Cette évolution a déjà suscité des tensions internes, illustrées par l’absence de l’Italie et de la Pologne lors d’une récente réunion entre le chancelier allemand Friedrich Merz, le président français Emmanuel Macron et le président ukrainien Volodymyr Zelensky.
Selon Katja Bego, chercheuse au Chatham House, une intégration plus poussée de la défense européenne apparaît désormais inévitable, malgré les obstacles politiques et techniques, ce qui modifiera profondément l’équilibre des pouvoirs qui structure l’Alliance depuis près de huit décennies.
Mark Rutte lui-même a récemment déclaré à Berlin que l’OTAN devait se rééquilibrer tout en conservant sa nature fondamentalement transatlantique.
4. La guerre en Iran, nouveau sujet de discorde
L’offensive militaire menée par les États-Unis et Israël contre l’Iran, bien qu’elle ne relève pas officiellement du champ d’action de l’OTAN, est devenue l’une des principales sources de tension entre Donald Trump et plusieurs de ses partenaires européens.
La Turquie, qui joue un rôle de médiateur dans cette crise, a invité au sommet des représentants des Émirats arabes unis, du Koweït, du Qatar et de Bahreïn, membres de l’Initiative de coopération d’Istanbul.
Donald Trump a laissé entendre que le manque de soutien de certains alliés européens à son offensive contre Téhéran pourrait remettre en cause l’obligation d’assistance mutuelle prévue par le traité fondateur de l’OTAN.
Cette position a détérioré ses relations avec plusieurs dirigeants européens, notamment la présidente du Conseil italien Giorgia Meloni, jusqu’ici l’une de ses principales alliées en Europe, ainsi qu’avec le Premier ministre britannique sortant Keir Starmer.
5. Les menaces hybrides : infrastructures critiques et cybersécurité
L’OTAN ne fait plus face à un seul théâtre d’affrontement conventionnel, mais à ce que ses documents internes désignent comme une « zone grise », où propagande, sabotages, cyberattaques et pressions économiques remplacent de plus en plus les armes traditionnelles.

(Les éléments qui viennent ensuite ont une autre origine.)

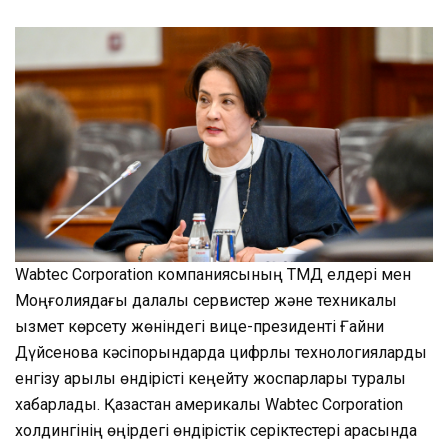
Wabtec Corporation компаниясының ТМД елдері мен
Моңғолиядағы далалық сервистер және техникалық
қызмет көрсету жөніндегі вице-президенті Ғайни
Дүйсенова кәсіпорындарда цифрлық технологияларды
енгізу арқылы өндірісті кеңейту жоспарлары туралы
хабарлады. Қазақстан америкалық Wabtec Corporation
холдингінің өңірдегі өндірістік серіктестері арасында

Le projet de déclaration d’Ankara souligne que l’Alliance « continue de répondre et de s’adapter à la compétition stratégique, à l’instabilité généralisée, aux menaces hybrides et aux crises récurrentes » qui caractérisent aujourd’hui l’environnement sécuritaire international.

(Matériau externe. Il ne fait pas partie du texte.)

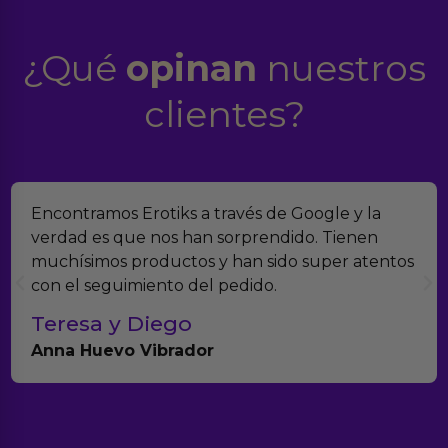
¿Qué
opinan
nuestros
clientes?
Suelo comprar en tiendas eróticas online, y
Erotiks es una de las que más me gustan. No he
tenido nunca ningún problema con los
productos.
Paula A.
Brightpurple Vibrador y Rotador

Après plusieurs survols de drones attribués à la Russie ayant perturbé des aéroports européens, ainsi que des actes de sabotage visant des câbles sous-marins de gaz et de télécommunications, l’OTAN renforce actuellement son flanc oriental, protège ses infrastructures critiques et surveille le rapprochement militaire croissant entre la Chine et la Russie, illustré notamment par des exercices navals conjoints en mer Baltique.
Le directeur du programme Europe du Center for Strategic and International Studies (CSIS), Max Bergmann, résume les attentes des dirigeants européens à l’égard du sommet d’Ankara en une formule : ils espèrent que cette rencontre ressemblera davantage à un repas de famille tendu qu’à une confrontation ouverte entre alliés.